[Start of section]

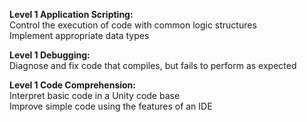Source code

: <strong>Level 1 Application Scripting:</strong> <br> 
Control the execution of code with common logic structures<br>
Implement appropriate data types<br>

<strong>Level 1 Debugging:</strong><br> 
Diagnose and fix code that compiles, but fails to perform as expected<br>

<strong>Level 1 Code Comprehension:</strong><br> 
Interpret basic code in a Unity code base<br>
Improve simple code using the features of an IDE
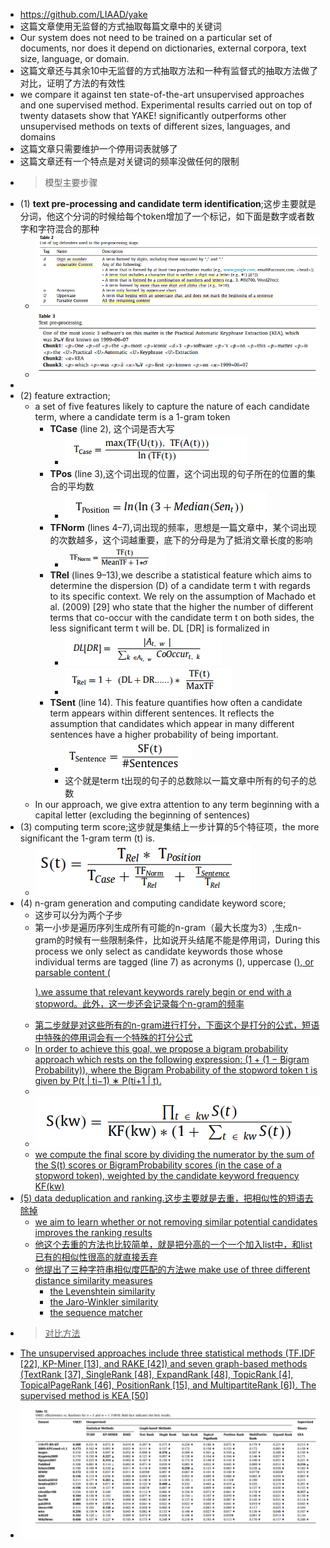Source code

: - https://github.com/LIAAD/yake
- 这篇文章使用无监督的方式抽取每篇文章中的关键词
- Our system does not need to be trained on a particular set of documents, nor does it depend on dictionaries, external corpora, text size, language, or domain.
- 这篇文章还与其余10中无监督的方式抽取方法和一种有监督式的抽取方法做了对比，证明了方法的有效性
- we compare it against ten state-of-the-art unsupervised approaches and one supervised method. Experimental results carried out on top of twenty datasets show that YAKE! significantly outperforms other unsupervised methods on texts of different sizes, languages, and domains
- 这篇文章只需要维护一个停用词表就够了
- 这篇文章还有一个特点是对关键词的频率没做任何的限制
- >模型主要步骤
- (1) **text pre-processing and candidate term identification**;这步主要就是分词，他这个分词的时候给每个token增加了一个标记，如下面是数字或者数字和字符混合的那种
	- ![image.png](../assets/image_1667376307189_0.png)
	- ![image.png](../assets/image_1667376319241_0.png)
-
- (2) feature extraction;
	- a set of five features likely to capture the nature of each candidate term, where a candidate term is a 1-gram token
		- **TCase** (line 2), 这个词是否大写
			- ![image.png](../assets/image_1667377127919_0.png)
		- **TPos** (line 3),这个词出现的位置，这个词出现的句子所在的位置的集合的平均数
			- ![image.png](../assets/image_1667377359083_0.png)
		- **TFNorm** (lines 4–7),词出现的频率，思想是一篇文章中，某个词出现的次数越多，这个词越重要，底下的分母是为了抵消文章长度的影响
			- ![image.png](../assets/image_1667377451592_0.png)
		- **TRel** (lines 9–13),we describe a statistical feature which aims to determine the dispersion (D) of a candidate term t with regards to its specific context. We rely on the assumption of Machado et al. (2009) [29] who state that the higher the number of different terms that co-occur with the candidate term t on both sides, the less significant term t will be. DL [DR] is formalized in
			- ![image.png](../assets/image_1667378005770_0.png)
			- ![image.png](../assets/image_1667378016472_0.png)
		- **TSent** (line 14). This feature quantifies how often a candidate term appears within different sentences. It reflects the assumption that candidates which appear in many different sentences have a higher probability of being important.
			- ![image.png](../assets/image_1667378183340_0.png)
			- 这个就是term t出现的句子的总数除以一篇文章中所有的句子的总数
	- In our approach, we give extra attention to any term beginning with a capital letter (excluding the beginning of sentences)
- (3) computing term score;这步就是集结上一步计算的5个特征项，the more significant the 1-gram term (t) is.
	- ![image.png](../assets/image_1667378706283_0.png)
- (4) n-gram generation and computing candidate keyword score;
	- 这步可以分为两个子步
	- 第一小步是遍历序列生成所有可能的n-gram（最大长度为3）,生成n-gram的时候有一些限制条件，比如说开头结尾不能是停用词，During this process we only select as candidate keywords those whose individual terms are tagged (line 7) as acronyms (<a>), uppercase (<U>), or parsable content (<p>).we assume that relevant keywords rarely begin or end with a stopword。此外，这一步还会记录每个n-gram的频率
	- 第二步就是对这些所有的n-gram进行打分，下面这个是打分的公式，短语中特殊的停用词会有一个特殊的打分公式
	- In order to achieve this goal, we propose a bigram probability approach which rests on the following expression: (1 + (1 − Bigram Probability)), where the Bigram Probability of the stopword token t is given by P(t | ti−1) ∗ P(ti+1 | t).
	-
	- ![image.png](../assets/image_1667380309174_0.png)
	- we compute the final score by dividing the numerator by the sum of the S(t) scores or BigramProbability scores (in the case of a stopword token), weighted by the candidate
	  keyword frequency KF(kw)
- (5) data deduplication and ranking.这步主要就是去重，把相似性的短语去除掉
	- we aim to learn whether or not removing similar potential candidates improves the
	  ranking results
	- 他这个去重的方法也比较简单，就是把分高的一个一个加入list中，和list已有的相似性很高的就直接丢弃
	- 他提出了三种字符串相似度匹配的方法we make use of three different distance similarity measures
		- the Levenshtein similarity
		- the Jaro-Winkler similarity
		- the sequence matcher
- >对比方法
- The unsupervised approaches include three statistical methods (TF.IDF [22], KP-Miner [13], and RAKE [42]) and seven graph-based methods (TextRank [37], SingleRank [48], ExpandRank [48], TopicRank [4], TopicalPageRank [46], PositionRank [15], and MultipartiteRank [6]). The supervised method is KEA [50]
- ![image.png](../assets/image_1676451228200_0.png)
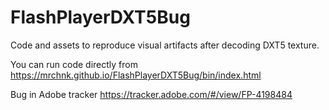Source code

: # FlashPlayerDXT5Bug

Code and assets to reproduce visual artifacts after decoding DXT5 texture.

You can run code directly from https://mrchnk.github.io/FlashPlayerDXT5Bug/bin/index.html

Bug in Adobe tracker https://tracker.adobe.com/#/view/FP-4198484

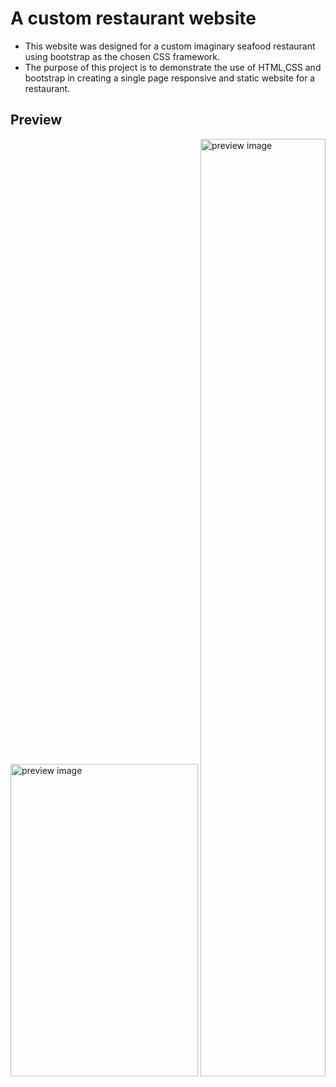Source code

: # A custom restaurant website
* This website was designed for a custom imaginary seafood restaurant using bootstrap as the chosen CSS framework.
* The purpose of this project is to demonstrate the use of HTML,CSS and bootstrap in creating a single page responsive and static website for a restaurant.

## Preview

<img src=https://user-images.githubusercontent.com/89397749/188656837-eb1e6e03-ff07-48f2-80d4-f5d7edfa68fb.png alt="preview image" height="500px" width="300px"/>

<img src=https://user-images.githubusercontent.com/89397749/188657035-14feb37c-41b4-4d79-a816-406fff022cfe.png alt="preview image" height="1500px" width="200px"/>
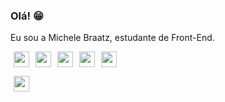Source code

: ### Olá! 😁

Eu sou a Michele Braatz, estudante de Front-End.

<img loading="lazy" src="https://cdn.jsdelivr.net/gh/devicons/devicon/icons/figma/figma-original.svg" width="25" height="25" hspace="5"/><img loading="lazy" src="https://cdn.jsdelivr.net/gh/devicons/devicon/icons/html5/html5-original.svg" width="25" height="25" hspace="5"/><img loading="lazy" src="https://cdn.jsdelivr.net/gh/devicons/devicon/icons/css3/css3-original.svg" width="25" height="25" hspace="5"/><img loading="lazy" src="https://cdn.jsdelivr.net/gh/devicons/devicon/icons/php/php-original.svg" width="25" height="25" hspace="5"/><img loading="lazy" src="https://cdn.jsdelivr.net/gh/devicons/devicon/icons/javascript/javascript-original.svg" width="25" height="25" hspace="5"/>


<img loading="lazy" src="https://cdn.jsdelivr.net/gh/devicons/devicon/icons/linkedin/linkedin-original.svg" width="25" height="25" hspace="5"/>




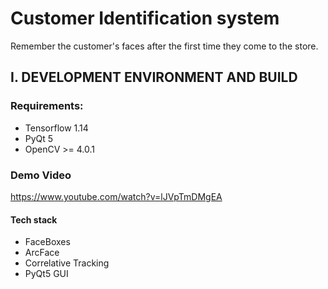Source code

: # Customer Identification system

Remember the customer's faces after the first time they come to the store.

## I. DEVELOPMENT ENVIRONMENT AND BUILD

### Requirements:

- Tensorflow 1.14
- PyQt 5
- OpenCV >= 4.0.1

### Demo Video

https://www.youtube.com/watch?v=lJVpTmDMgEA

#### Tech stack

- FaceBoxes
- ArcFace
- Correlative Tracking
- PyQt5 GUI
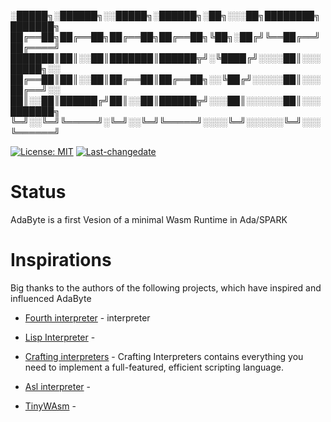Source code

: 
░█████╗░██████╗░░█████╗░██████╗░██╗░░░██╗████████╗███████╗
██╔══██╗██╔══██╗██╔══██╗██╔══██╗╚██╗░██╔╝╚══██╔══╝██╔════╝
███████║██║░░██║███████║██████╦╝░╚████╔╝░░░░██║░░░█████╗░░
██╔══██║██║░░██║██╔══██║██╔══██╗░░╚██╔╝░░░░░██║░░░██╔══╝░░
██║░░██║██████╔╝██║░░██║██████╦╝░░░██║░░░░░░██║░░░███████╗
╚═╝░░╚═╝╚═════╝░╚═╝░░╚═╝╚═════╝░░░░╚═╝░░░░░░╚═╝░░░╚══════╝

[![License: MIT](https://img.shields.io/badge/License-MIT-yellow.svg)](https://opensource.org/licenses/MIT)
[![Last-changedate](https://img.shields.io/badge/last%20change-24--07--2024-yellowgreen.svg)](https://github.com/SMAC-Group/gmwm) 


# Status

AdaByte is a first Vesion of a minimal Wasm Runtime in Ada/SPARK

# Inspirations

Big thanks to the authors of the following projects, which have inspired and influenced AdaByte

- [Fourth interpreter](https://www.teamten.com/lawrence/projects/forth-interpreter/) - interpreter

- [Lisp Interpreter](https://www.buildyourownlisp.com/contents) - 

- [Crafting interpreters](https://craftinginterpreters.com/chunks-of-bytecode.html) - Crafting Interpreters contains everything you need to implement a full-featured, efficient scripting language.

- [Asl interpreter](https://github.com/ARM-software/asl-interpreter) -

- [TinyWAsm](https://github.com/explodingcamera/tinywasm/tree/next) - 
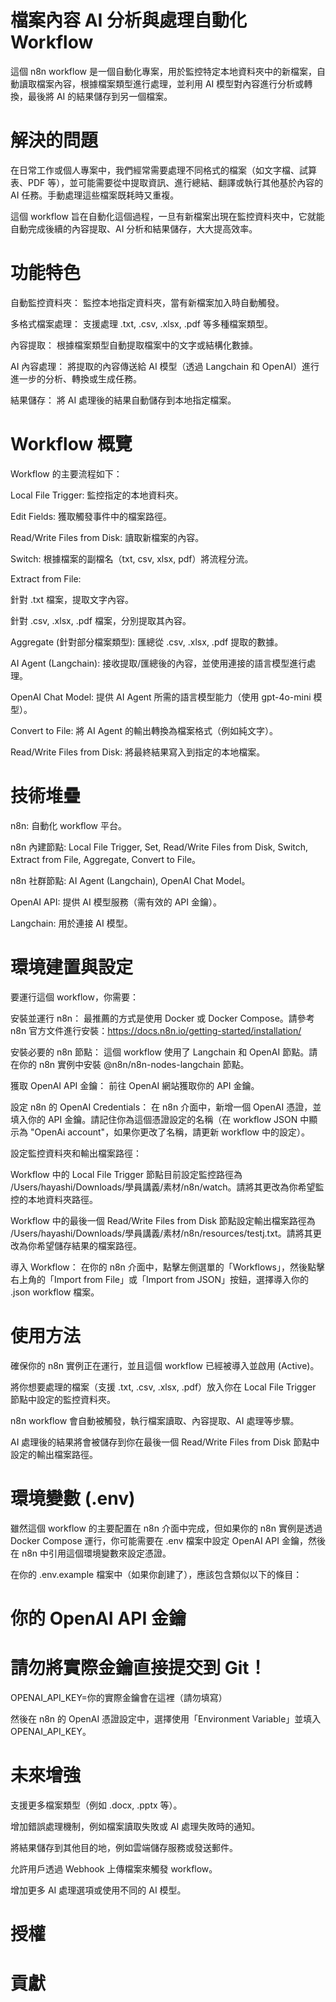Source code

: # 檔案內容 AI 分析與處理自動化 Workflow
這個 n8n workflow 是一個自動化專案，用於監控特定本地資料夾中的新檔案，自動讀取檔案內容，根據檔案類型進行處理，並利用 AI 模型對內容進行分析或轉換，最後將 AI 的結果儲存到另一個檔案。

# 解決的問題
在日常工作或個人專案中，我們經常需要處理不同格式的檔案（如文字檔、試算表、PDF 等），並可能需要從中提取資訊、進行總結、翻譯或執行其他基於內容的 AI 任務。手動處理這些檔案既耗時又重複。

這個 workflow 旨在自動化這個過程，一旦有新檔案出現在監控資料夾中，它就能自動完成後續的內容提取、AI 分析和結果儲存，大大提高效率。

# 功能特色
自動監控資料夾： 監控本地指定資料夾，當有新檔案加入時自動觸發。

多格式檔案處理： 支援處理 .txt, .csv, .xlsx, .pdf 等多種檔案類型。

內容提取： 根據檔案類型自動提取檔案中的文字或結構化數據。

AI 內容處理： 將提取的內容傳送給 AI 模型（透過 Langchain 和 OpenAI）進行進一步的分析、轉換或生成任務。

結果儲存： 將 AI 處理後的結果自動儲存到本地指定檔案。

# Workflow 概覽
Workflow 的主要流程如下：

Local File Trigger: 監控指定的本地資料夾。

Edit Fields: 獲取觸發事件中的檔案路徑。

Read/Write Files from Disk: 讀取新檔案的內容。

Switch: 根據檔案的副檔名（txt, csv, xlsx, pdf）將流程分流。

Extract from File:

針對 .txt 檔案，提取文字內容。

針對 .csv, .xlsx, .pdf 檔案，分別提取其內容。

Aggregate (針對部分檔案類型): 匯總從 .csv, .xlsx, .pdf 提取的數據。

AI Agent (Langchain): 接收提取/匯總後的內容，並使用連接的語言模型進行處理。

OpenAI Chat Model: 提供 AI Agent 所需的語言模型能力（使用 gpt-4o-mini 模型）。

Convert to File: 將 AI Agent 的輸出轉換為檔案格式（例如純文字）。

Read/Write Files from Disk: 將最終結果寫入到指定的本地檔案。

# 技術堆疊
n8n: 自動化 workflow 平台。

n8n 內建節點: Local File Trigger, Set, Read/Write Files from Disk, Switch, Extract from File, Aggregate, Convert to File。

n8n 社群節點: AI Agent (Langchain), OpenAI Chat Model。

OpenAI API: 提供 AI 模型服務（需有效的 API 金鑰）。

Langchain: 用於連接 AI 模型。

# 環境建置與設定
要運行這個 workflow，你需要：

安裝並運行 n8n： 最推薦的方式是使用 Docker 或 Docker Compose。請參考 n8n 官方文件進行安裝：https://docs.n8n.io/getting-started/installation/

安裝必要的 n8n 節點： 這個 workflow 使用了 Langchain 和 OpenAI 節點。請在你的 n8n 實例中安裝 @n8n/n8n-nodes-langchain 節點。

獲取 OpenAI API 金鑰： 前往 OpenAI 網站獲取你的 API 金鑰。

設定 n8n 的 OpenAI Credentials： 在 n8n 介面中，新增一個 OpenAI 憑證，並填入你的 API 金鑰。請記住你為這個憑證設定的名稱（在 workflow JSON 中顯示為 "OpenAi account"，如果你更改了名稱，請更新 workflow 中的設定）。

設定監控資料夾和輸出檔案路徑：

Workflow 中的 Local File Trigger 節點目前設定監控路徑為 /Users/hayashi/Downloads/學員講義/素材/n8n/watch。請將其更改為你希望監控的本地資料夾路徑。

Workflow 中的最後一個 Read/Write Files from Disk 節點設定輸出檔案路徑為 /Users/hayashi/Downloads/學員講義/素材/n8n/resources/testj.txt。請將其更改為你希望儲存結果的檔案路徑。

導入 Workflow： 在你的 n8n 介面中，點擊左側選單的「Workflows」，然後點擊右上角的「Import from File」或「Import from JSON」按鈕，選擇導入你的 .json workflow 檔案。

# 使用方法
確保你的 n8n 實例正在運行，並且這個 workflow 已經被導入並啟用 (Active)。

將你想要處理的檔案（支援 .txt, .csv, .xlsx, .pdf）放入你在 Local File Trigger 節點中設定的監控資料夾。

n8n workflow 會自動被觸發，執行檔案讀取、內容提取、AI 處理等步驟。

AI 處理後的結果將會被儲存到你在最後一個 Read/Write Files from Disk 節點中設定的輸出檔案路徑。

# 環境變數 (.env)
雖然這個 workflow 的主要配置在 n8n 介面中完成，但如果你的 n8n 實例是透過 Docker Compose 運行，你可能需要在 .env 檔案中設定 OpenAI API 金鑰，然後在 n8n 中引用這個環境變數來設定憑證。

在你的 .env.example 檔案中（如果你創建了），應該包含類似以下的條目：

# 你的 OpenAI API 金鑰
# 請勿將實際金鑰直接提交到 Git！
OPENAI_API_KEY=你的實際金鑰會在這裡（請勿填寫）

然後在 n8n 的 OpenAI 憑證設定中，選擇使用「Environment Variable」並填入 OPENAI_API_KEY。

# 未來增強
支援更多檔案類型（例如 .docx, .pptx 等）。

增加錯誤處理機制，例如檔案讀取失敗或 AI 處理失敗時的通知。

將結果儲存到其他目的地，例如雲端儲存服務或發送郵件。

允許用戶透過 Webhook 上傳檔案來觸發 workflow。

增加更多 AI 處理選項或使用不同的 AI 模型。

# 授權
# 貢獻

[End of section]

Recast the lines in the rows above, from the line containing "Application Scripting:</strong> <br>" up to and including the line containing "Diagnose and fix", as a Markdown table with the columns Item and Source line. Number each line in order in the Item column and omit blank lines.

| Item | Source line |
|---|---|
| 1 | : <strong>Level 1 Application Scripting:</strong> <br>  |
| 2 | Control the execution of code with common logic structures<br> |
| 3 | Implement appropriate data types<br> |
| 4 | <strong>Level 1 Debugging:</strong><br>  |
| 5 | Diagnose and fix code that compiles, but fails to perform as expected<br> |